**Directions**
Reproduce the records below verbatim, starting at the beginning of the records and ending at the line that contains "Culorile pot fi", with that line included.

**Records shown**

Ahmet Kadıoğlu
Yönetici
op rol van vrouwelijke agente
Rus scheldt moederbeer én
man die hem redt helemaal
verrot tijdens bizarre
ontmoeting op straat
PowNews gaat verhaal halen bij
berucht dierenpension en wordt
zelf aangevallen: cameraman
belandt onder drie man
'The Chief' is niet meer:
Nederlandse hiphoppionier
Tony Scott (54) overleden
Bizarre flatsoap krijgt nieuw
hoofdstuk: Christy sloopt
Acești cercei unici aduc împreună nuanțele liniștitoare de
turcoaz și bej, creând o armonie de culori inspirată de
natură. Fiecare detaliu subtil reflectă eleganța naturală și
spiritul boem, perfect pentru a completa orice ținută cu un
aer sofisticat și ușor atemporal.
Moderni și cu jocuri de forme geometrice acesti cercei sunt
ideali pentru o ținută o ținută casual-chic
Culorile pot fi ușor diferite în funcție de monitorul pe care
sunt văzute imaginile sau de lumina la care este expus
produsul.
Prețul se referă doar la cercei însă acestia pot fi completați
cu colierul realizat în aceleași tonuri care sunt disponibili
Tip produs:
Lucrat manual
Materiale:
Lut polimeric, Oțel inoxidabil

**Answer area**
Ahmet Kadıoğlu
Yönetici
op rol van vrouwelijke agente
Rus scheldt moederbeer én
man die hem redt helemaal
verrot tijdens bizarre
ontmoeting op straat
PowNews gaat verhaal halen bij
berucht dierenpension en wordt
zelf aangevallen: cameraman
belandt onder drie man
'The Chief' is niet meer:
Nederlandse hiphoppionier
Tony Scott (54) overleden
Bizarre flatsoap krijgt nieuw
hoofdstuk: Christy sloopt
Acești cercei unici aduc împreună nuanțele liniștitoare de
turcoaz și bej, creând o armonie de culori inspirată de
natură. Fiecare detaliu subtil reflectă eleganța naturală și
spiritul boem, perfect pentru a completa orice ținută cu un
aer sofisticat și ușor atemporal.
Moderni și cu jocuri de forme geometrice acesti cercei sunt
ideali pentru o ținută o ținută casual-chic
Culorile pot fi ușor diferite în funcție de monitorul pe care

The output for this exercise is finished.